Author sheds light on Penn State case

In this Oct. 8, 2011 file photo, Penn St. assistant football coach Mike McQueary, left, talks with head coach Joe Paterno during an NCAA college football game against Iowa, in State College, Pa. McQuery has been heavily criticized for not contacting authorities after witnessing former Penn State assistant coach Jerry Sandusky allegedly raping a child.

Lauren Book

The most damaging scandal in sports history, rife with victims, enabling authority figures and an alleged monster, also includes one man not as easy to judge as the rest.

His name is Mike McQueary, supplier of the most damning testimony in the case of Jerry Sandusky, alleged child molester and former defensive coordinator under sainted Penn State football coach Joe Paterno.

McQueary testified to the grand jury that he saw Sandusky raping a boy of about 10 years old in the Penn State football locker room in 2002. In that testimony, McQueary said he told his father of the incident and the next day followed his instructions to tell Paterno.

Last week as the debate raged as to whether McQueary, then a graduate assistant coach for the Nittany Lions, did enough to see that a pedophile was brought to justice, I consulted an authority on such matters for a verdict.

Lauren Book, author of “It’s OK to Tell: A Story of Hope and Recovery” and host of the website laurenskids.org, details in her book the particulars of her being the victim from the ages of 11 to 16 of sexual violence at the hands of her female nanny. Book, 27 and a graduate student at the University of Miami (Fla.), has made it her life’s mission to educate the public on prevention tactics that can stop pedophiles before they strike.

Interviewed by telephone last week, Book offered an interesting take on McQueary.
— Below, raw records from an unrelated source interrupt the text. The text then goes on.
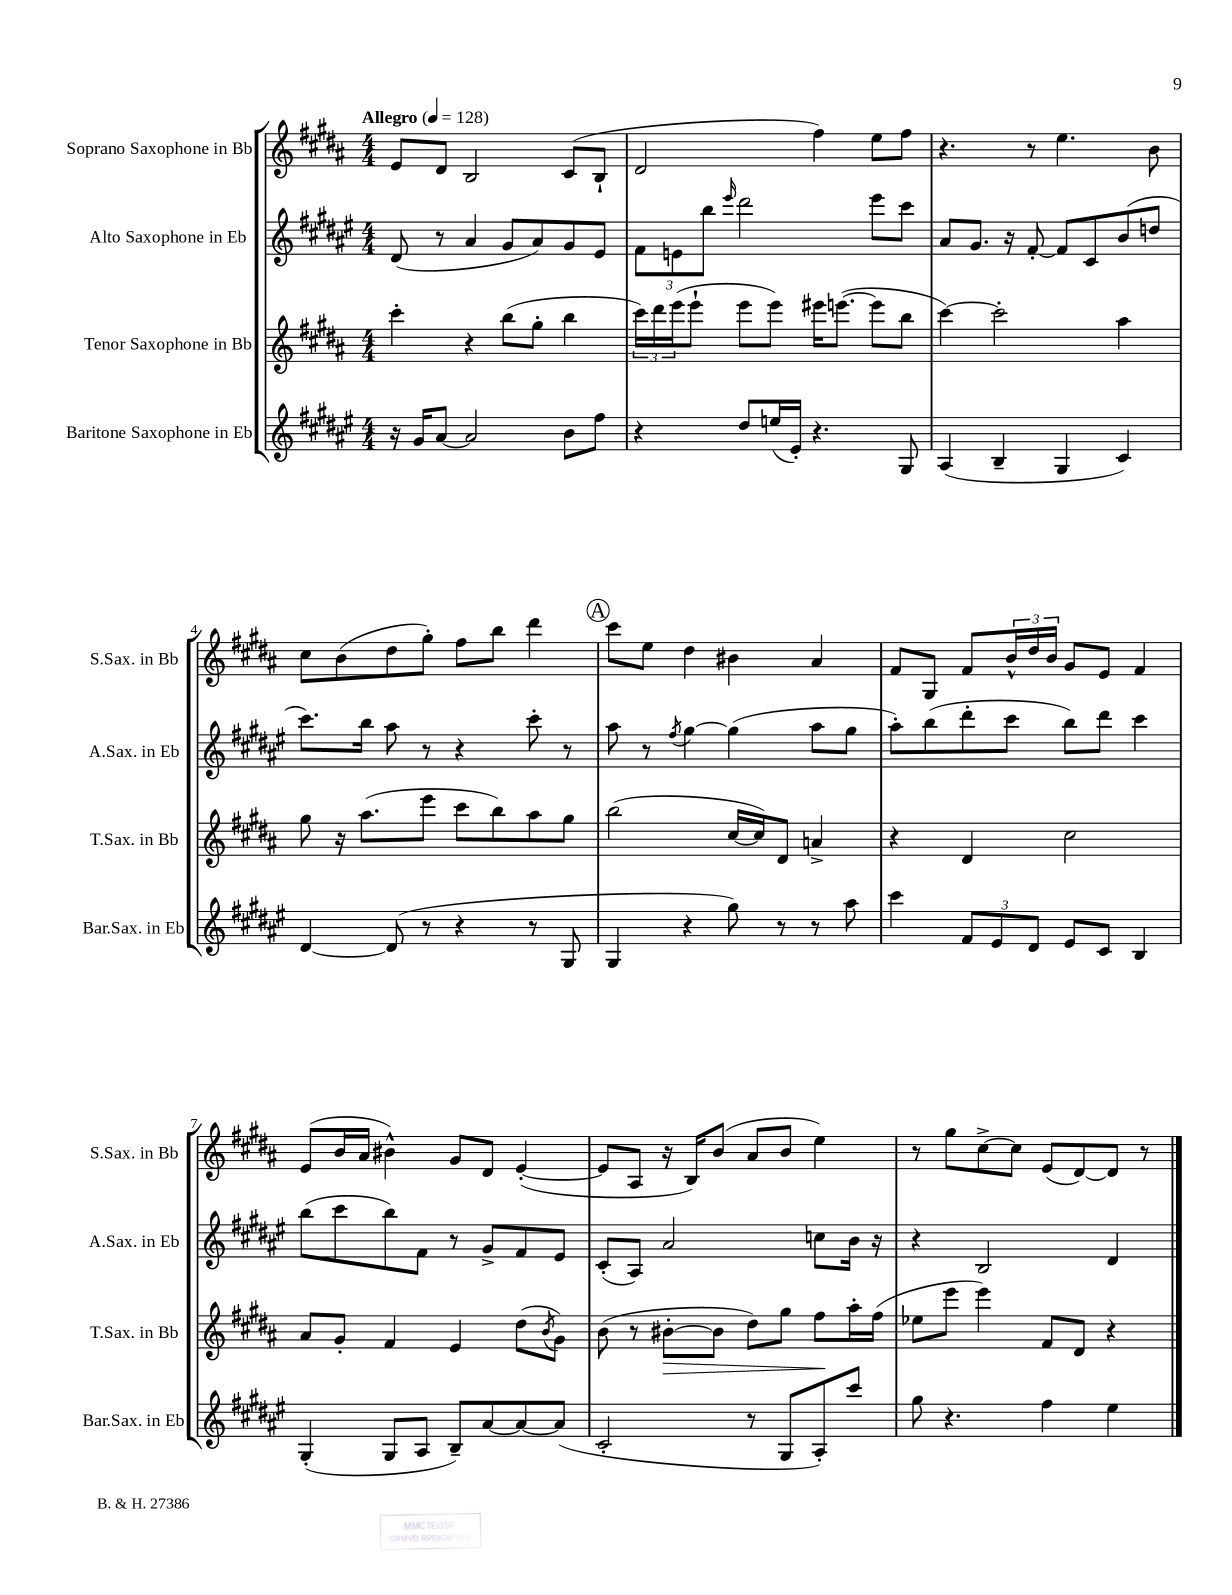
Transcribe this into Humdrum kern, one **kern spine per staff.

**kern	**kern	**dynam	**kern	**kern
*part4	*part3	*part3	*part2	*part1
*staff4	*staff3	*staff3	*staff2	*staff1
*I"Baritone Saxophone in Eb	*I"Tenor Saxophone in Bb	*	*I"Alto Saxophone in Eb	*I"Soprano Saxophone in Bb
*I'Bar.Sax. in Eb	*I'T.Sax. in Bb	*	*I'A.Sax. in Eb	*I'S.Sax. in Bb
*clefG2	*clefG2	*	*clefG2	*clefG2
*k[f#c#g#d#a#e#]	*k[f#c#g#d#a#]	*	*k[f#c#g#d#a#e#]	*k[f#c#g#d#a#]
*M4/4	*M4/4	*	*M4/4	*M4/4
*MM128	*MM128	*	*MM128	*MM128
=1	=1	=1	=1	=1
!	!	!	!	!LO:TX:a:B:t=Allegro
16r	4ccc#'\	.	(8d#/	8e/L
16g#/KL	.	.	.	.
[8a#/J	.	.	8r	8d#/J
2a#/]	4r	.	4a#/	2B/
.	(8bb\L	.	8g#/L	.
.	8gg#'\J	.	8a#/)	.
8b\L	4bb\	.	8g#/	(8c#/L
8ff#\J	.	.	8e#/J	8B`/J
=2	=2	=2	=2	=2
4r	24ccc#\LL)	.	12f#\L	2d#/
.	24ddd#\	.	.	.
.	(24eee\J	.	12en\	.
.	8eee`\J	.	.	.
.	.	.	12bb\J	.
.	.	.	16qqeee#/	.
8dd#/L	8eee\L	.	2ddd#\	.
(16een/L	8eee\J)	.	.	.
16e#'/JJ)	.	.	.	.
4.r	16eee#X\KL	.	.	4ff#\)
.	([8.eeen\J	.	.	.
.	8eee\L]	.	8eee#\L	8ee\L
8G#/	8bb\J	.	8ccc#\J	8ff#\J
=3	=3	=3	=3	=3
(4A#/	[4ccc#\)	.	8a#/L	4.r
.	.	.	8.g#/J	.
4B~/	2ccc#'\]	.	.	.
.	.	.	16r	.
.	.	.	[8f#'/	8r
4G#/	.	.	8f#/L]	4.ee\
.	.	.	8c#/	.
4c#/)	4aa#\	.	(8b/	.
.	.	.	8ddn/J	8b\
!!LO:LB:g=z
=4	=4	=4	=4	=4
[4d#/	8gg#\	.	8.ccc#\L)	8cc#\L
.	16r	.	.	(8b\
.	(8.aa#\L	.	16bb\Jk	.
(8d#/]	.	.	8aa#\	8dd#\
8r	8eee\J	.	8r	8gg#'\J)
4r	8ccc#\L	.	4r	8ff#\L
.	8bb\)	.	.	8bb\J
8r	8aa#\	.	8ccc#'\	4ddd#\
8G#/	8gg#\J	.	8r	.
!!LO:REH:place=s1:t=A
=5	=5	=5	=5	=5
4G#/	(2bb\	.	8aa#\	8ccc#\L
.	.	.	8r	8ee\J
.	.	.	8qff#/	.
4r	.	.	[4gg#\	4dd#\
8gg#\)	[16cc#/LL	.	(4gg#\]	4b#X\
.	16cc#/J])	.	.	.
8r	8d#/J	.	.	.
8r	4an^/	.	8aa#\L	4a#/
8aa#\	.	.	8gg#\J	.
=6	=6	=6	=6	=6
4ccc#\	4r	.	8aa#'\L)	8f#/L
.	.	.	(8bb\	8G#/J
12f#/L	4d#/	.	8ddd#'\	8f#/L
12e#/	.	.	.	.
.	.	.	8ccc#\J	24b^^/L
12d#/J	.	.	.	24dd#/
.	.	.	.	24b/JJ
8e#/L	2cc#\	.	8bb\L)	8g#/L
8c#/J	.	.	8ddd#\J	8e/J
4B/	.	.	4ccc#\	4f#/
!!LO:LB:g=z
=7	=7	=7	=7	=7
(4G#'/	8a#/L	.	(8bb\L	(8e/L
.	8g#'/J	.	8ccc#\	16b/L
.	.	.	.	16a#/JJ
8G#/L	4f#/	.	8bb\)	4b#X^^\)
8A#/J	.	.	8f#\J	.
8B~/L)	4e/	.	8r	8g#/L
[8a#/	.	.	8g#^/L	8d#/J
8a#/_	(8dd#\L	.	8f#/	([4e'/
.	8qb/	.	.	.
(8a#/J]	8g#\J)	.	8e#/J	.
=8	=8	=8	=8	=8
2c#'/	(8b\	.	(8c#'/L	8e/L]
.	8r	.	8A#/J)	8A#/J
!	!	!LO:HP:b	!	!
.	[8b#X'\L	>	2a#/	16r
.	.	.	.	16B/KL)
.	8b#\J]	.	.	(8b/J
8r	8dd#\L)	.	.	8a#/L
8G#/L	8gg#\J	.	.	8b/J
8A#'/)	8ff#\L	.	8ccn\L	4ee\)
8ccc#/J	16aa#'\L	]	16b\Jk	.
.	(16ff#\JJ	.	16r	.
=9	=9	=9	=9	=9
8gg#\	8ee-X\L	.	4r	8r
4.r	8eee\J	.	.	8gg#\L
.	4eee\)	.	2B/	[8cc#^\
.	.	.	.	8cc#\J]
4ff#\	8f#/L	.	.	(8e/L
.	8d#/J	.	.	[8d#/)
4ee#\	4r	.	4d#/	8d#/J]
.	.	.	.	8r
==	==	==	==	==
*-	*-	*-	*-	*-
“To be honest with you, I don’t know that anybody can truly judge how he reacted to the situation,” Book said. “He did what he thought he was supposed to do. He went to the great Joe Pa to try to stop that. Some people say he should have physically gotten in the middle. A normal human is not accustomed to seeing a 10-year-old boy being sodomized. That’s a subhuman act. I’m sure he was very traumatized to see something like that.”
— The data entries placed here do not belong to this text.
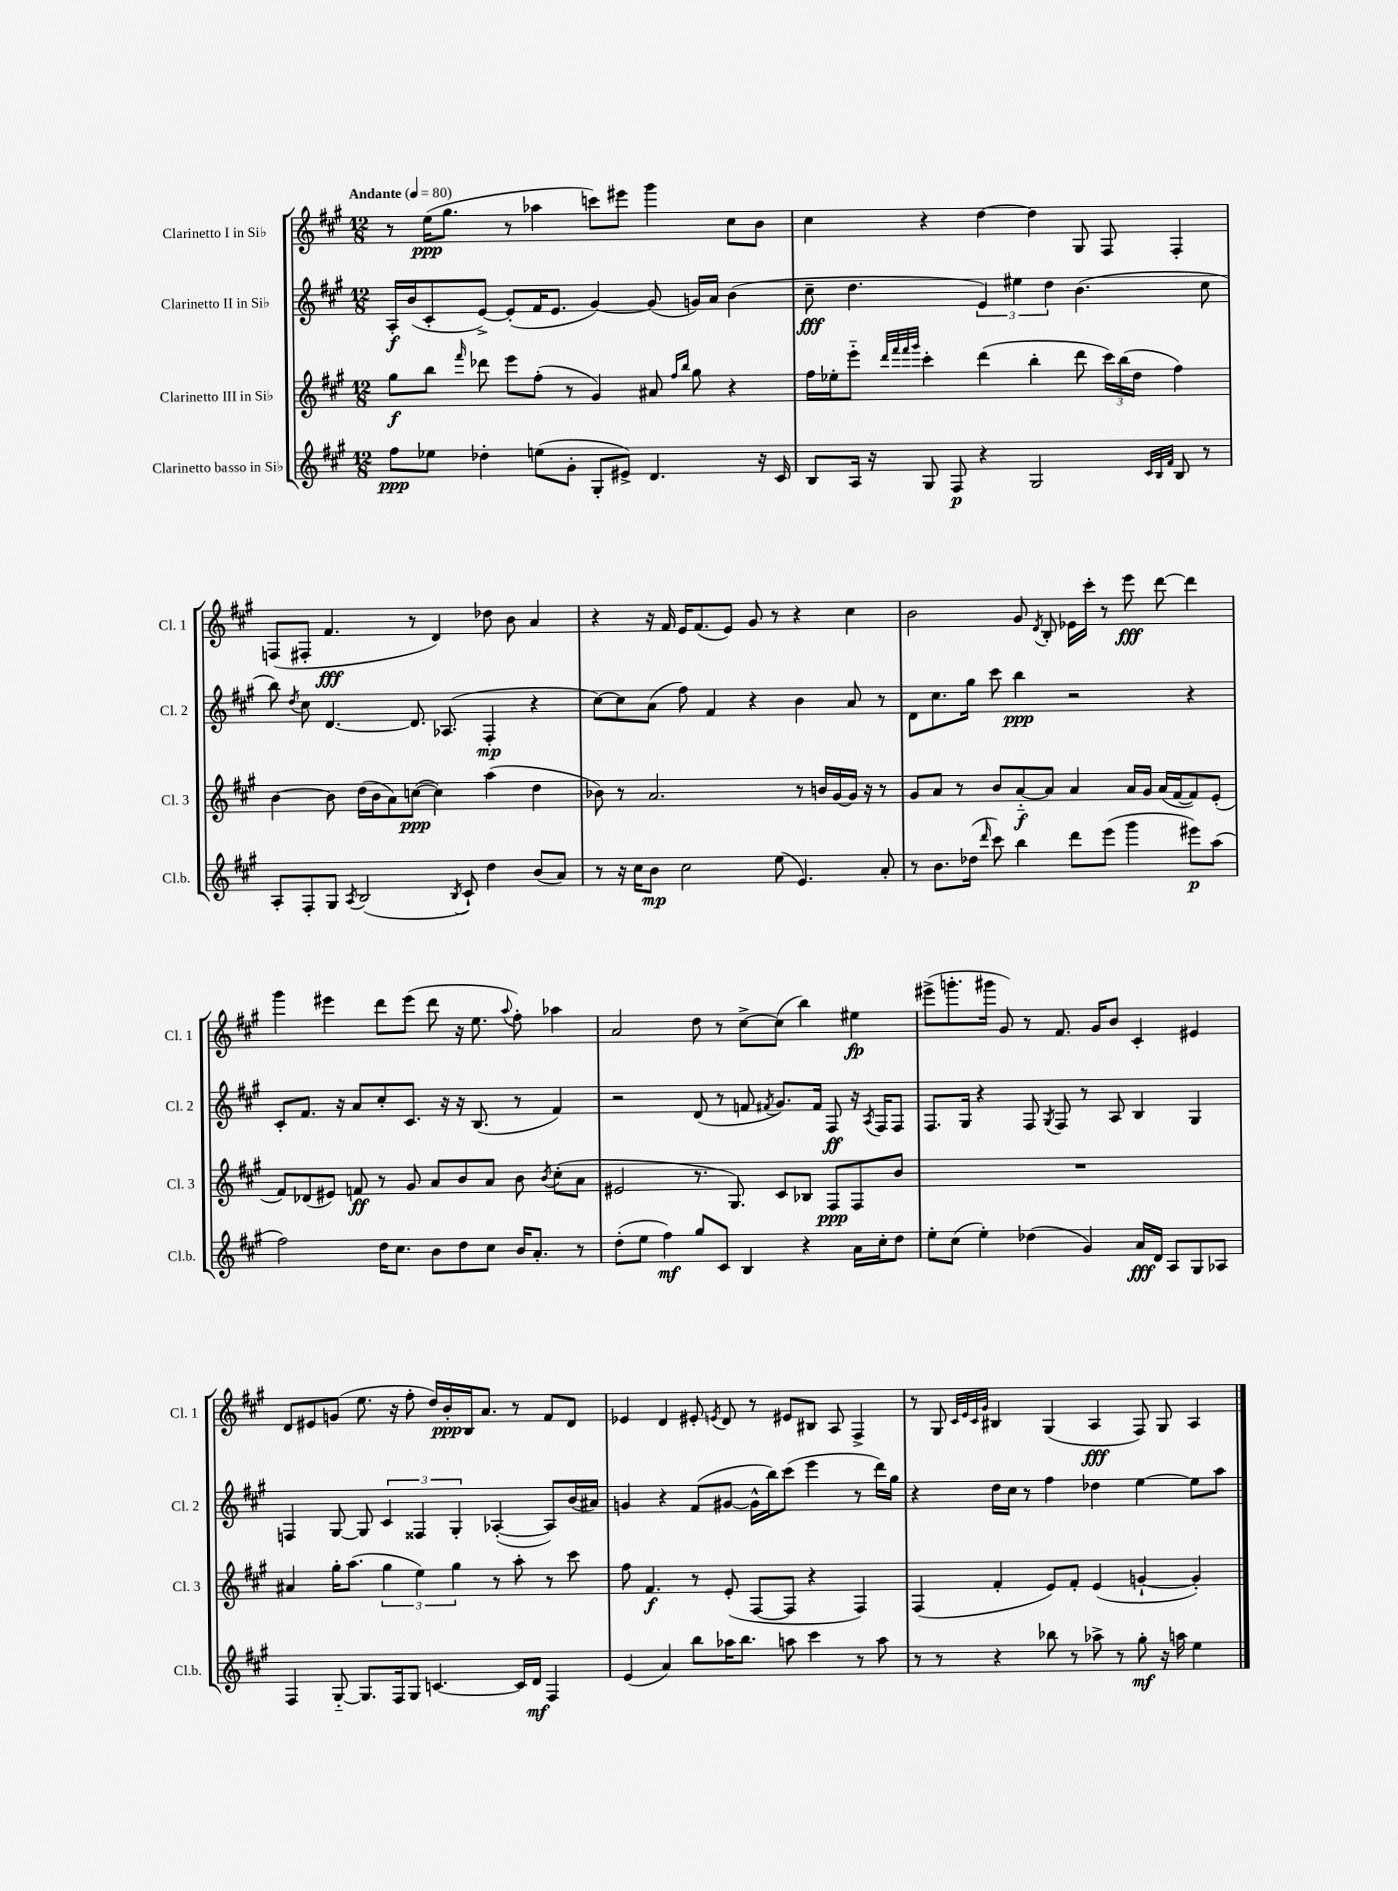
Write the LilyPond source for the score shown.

<<
\new StaffGroup <<
\new Staff = "s0" \with { instrumentName = "Clarinetto I in Sib" shortInstrumentName = "Cl. 1" } {
    \clef treble \key a \major \numericTimeSignature \time 12/8 \tempo "Andante" 4 = 80
    \autoBeamOff r8 e''16[\ppp( gis''8.] r8 aes''4 c'''8[) eis'''8] gis'''4 cis''8[ b'8] |
    cis''4 r4 d''4~ d''4 gis8 fis8 fis4-. |
    f8[( fis8]-. fis'4.\fff r8 d'4) des''8 b'8 a'4 |
    r4 r16 fis'16 e'16[ fis'8.( e'8]) gis'8 r8 r4 cis''4 |
    b'2 gis'8 \acciaccatura { d'8 } b8-. ees'16[ cis'''16]-. r8 e'''8\fff d'''8~ d'''4 |
    gis'''4 eis'''4 d'''8[ eis'''8]( d'''8 r16 e''8. \appoggiatura { a''8 } fis''8-.) aes''4 |
    a'2 d''8 r8 cis''8[~-> cis''8]( b''4) eis''4\fp |
    eis'''8[->( g'''8.-. gis'''16] gis'8) r8 fis'8. gis'16[ b'8] cis'4-. eis'4 |
    d'8[ eis'8 g'8]( e''8. r16 fis''8-. d''16[) b'16-.\ppp b16 a'8.] r8 fis'8[ d'8] |
    ees'4 d'4 eis'8-. \acciaccatura { e'8 } d'8 r8 eis'8[ bis8] a8 fis4-> |
    r8 gis8 \grace { cis'32[ e'32 cis'32 gis'32] } bis4 gis4( a4\fff fis8) gis8 a4 \bar "|." |
}
\new Staff = "s1" \with { instrumentName = "Clarinetto II in Sib" shortInstrumentName = "Cl. 2" } {
    \clef treble \key a \major \numericTimeSignature \time 12/8
    \autoBeamOff a16[-.\f b'16( cis'8-. e'8]~->) e'8[-.( fis'16 e'8.] gis'4~) gis'8( g'16[) a'16] b'4( |
    cis''8--\fff d''4. \tuplet 3/2 { e'4) eis''4 d''4 } b'4.( cis''8 |
    b''8) \acciaccatura { d''8 } cis''8 d'4.~ d'8. aes8.( fis4-.\mp r4 |
    cis''8[~) cis''8 a'8]( fis''8) fis'4 r4 b'4 a'8 r8 |
    d'8[ cis''8. gis''16] cis'''8 b''4\ppp r2 r4 |
    cis'8[-. fis'8.] r16 a'8[ cis''8-. cis'8.] r16 r16 b8.( r8 fis'4) |
    r2 d'8( r8 f'8 \acciaccatura { fis'8 } gis'8.[) fis'16] fis8\ff r16 \acciaccatura { a8 } fis16[ fis8] |
    fis8.[ gis16] r4 fis8 \acciaccatura { gis8 } fis8 r8 a8 b4 gis4 |
    f4 gis8~ gis8 \tuplet 3/2 { cis'4 fisis4 gis4-. } aes4~-.( aes8[) b'16( ais'16]) |
    g'4 r4 fis'8[( gis'8]~ gis'16[-^ b''16) cis'''8]( e'''4 r8 d'''16[) gis''16] |
    r4 d''16[ cis''16] r8 fis''4 des''4 e''4~ e''8[ a''8] \bar "|." |
}
\new Staff = "s2" \with { instrumentName = "Clarinetto III in Sib" shortInstrumentName = "Cl. 3" } {
    \clef treble \key a \major \numericTimeSignature \time 12/8
    \autoBeamOff gis''8[\f b''8] \grace { fis'''16 } des'''8 e'''8[ fis''8]-.( r8 gis'4) ais'8 \grace { fis''16[ b''16] } gis''8 r4 |
    fis''16[ ees''16-. e'''8]-_ \grace { d'''32[ fis'''32 fis'''32 gis'''32] } cis'''4-. d'''4( b''4-. d'''8 \tuplet 3/2 { cis'''16[) b''16( d''16] } fis''4) |
    b'4~ b'8 d''16[( b'16 a'8) c''8]~\ppp( c''4) a''4( d''4 |
    bes'8) r8 a'2. r8 b'16[ gis'16~ gis'16] r16 r8 |
    gis'8[ a'8] r8 b'8[ a'8~-_\f a'8] a'4 a'16[ gis'16] a'16[( fis'16~ fis'8) e'8]-.( |
    fis'8[) des'8( eis'8]) f'8\ff r8 gis'8 a'8[ b'8 a'8] b'8 \acciaccatura { b'8 } cis''8[-.( a'8] |
    eis'2 r8. gis8.) cis'8[ bes8] fis8[\ppp fis8 b'8] |
    R1. |
    ais'4 gis''16[-. a''8.]( \tuplet 3/2 { gis''4 e''4) gis''4 } r8 a''8-. r8 cis'''8 |
    fis''8 fis'4.\f r8 e'8-.( fis8[~ fis8] r4 fis4) |
    fis4( fis'4-. e'8[) fis'8]-. e'4( g'4~-! g'4-.) \bar "|." |
}
\new Staff = "s3" \with { instrumentName = "Clarinetto basso in Sib" shortInstrumentName = "Cl.b." } {
    \clef treble \key a \major \numericTimeSignature \time 12/8
    \autoBeamOff fis''8[\ppp ees''8] des''4-. e''8[( gis'8]-. gis8[-. eis'8]->) d'4. r16 cis'16 |
    b8[ a16] r16 gis8 fis8\p r4 gis2 \grace { cis'32[ b32 fis'32] } b8 r8 |
    a8[-. fis8-. gis8] \acciaccatura { a8 } b2( \acciaccatura { b8 } cis'8-!) d''4 b'8[( a'8]) |
    r8 r16 cis''16[ b'8]\mp cis''2 e''8( e'4.) a'8-. |
    r8 b'8.[ des''16]( \grace { d'''16 } cis'''8) b''4 d'''8[ e'''8]( gis'''4 eis'''8[\p) a''8]( |
    fis''2) d''16[ cis''8.] b'8[ d''8 cis''8] b'16[ a'8.]-. r8 |
    d''8[-.( e''8] fis''4\mf) gis''8[ cis'8] b4 r4 a'16[ cis''16-. d''8] |
    e''8[-. cis''8]( e''4-.) des''4( gis'4) a'16[\fff d'16] a8[ gis8 aes8] |
    fis4 gis8~-_ gis8.[ fis16 gis8] c'4.~ c'16[ d'16]\mf fis4 |
    e'4( a'4) b''8[ aes''16 b''8.] a''8 cis'''4 r8 a''8 |
    r8 r8 r4 bes''8 r8 aes''8-> r8 gis''8-.\mf r16 a''16 e''4 \bar "|." |
}
>>
>>
\layout { \context { \Score \remove "Bar_number_engraver" } }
So, Book said, stop judging the man. But so many did, and McQueary then said in an email that became public that he did talk to police, which police have denied.

If the allegations against Sandusky prove true, pretty much everybody whose mind isn’t held hostage 24/7 by the aura of Penn State football agrees that Paterno, McQueary’s boss, should have done more to get a child molester off the street. The same goes for Paterno’s bosses.

Book said she has read the graphic 23-page grand jury report “several times.”

“If these allegations are true, and I believe they are, this was an active, complicit criminal conspiracy from respected individuals,” Book said. “I believe that they covered this up.”

Again prefacing it with the qualifier that if the allegations are true, Book added, “If you looked up pedophile in the dictionary, there would be a picture of Jerry Sandusky’s face. It was classic. How he preyed, chose these children from his charity, how he was grooming them. He built trust with the family and gave each child presents and attention, things he might not have been getting at home.”

Eight victims told their stories in the grand jury report.

“All these kids were saying, ‘He put a hand on my thigh.’ If a child doesn’t report that, he’s ripe for abuse,” Book said. “Then it went to tickling on the stomach and then to the more advanced and grotesque sexual assault. I’m very confident that more survivors will be coming forward.”

The timing of Sandusky’s decision to retire at the age of 55 in the prime of his career certainly looks suspicious in that it came shortly after a 1998 police investigation sparked by a mother’s complaint about Sandusky showering with her son.

Penn State’s response to that equated to saying that as long as you don’t bring the children on campus anymore, we’re cool with you.

“These individuals who told him he couldn’t bring children there (to the football complex) anymore allowed this to go on,” Book said.

Of the Penn State students who protested on behalf of Paterno, Book asked a very good question: “What are these people thinking? These people just don’t get it. They don’t get that this is about children whose innocence has been taken from them, children who have to walk through a broken life and work to be healed.”

Book has a lot of toughness, working to bring awareness to the once-taboo subject of sexual abuse of children and sharing in a book and in media interviews the horrific details of her lengthy stay in hell on earth. But her toughness too often has been tested in recent weeks when she has turned on the television.

“I’ll be honest, I have shed several tears for these faceless kids because I was one of them,” she said. “I know what it’s like. Look at these Penn State students; the way they’re reacting, it’s infuriating.”

Book said she believes 95 percent of sexual abuse of children is preventable, if they are properly educated.

“It’s about making sure every child has a trusted triangle of three more adults they can feel comfortable talking to about anything,” Book said. “We make sure to let them know if there is a touch that makes them feel icky or confused to make sure to tell someone.”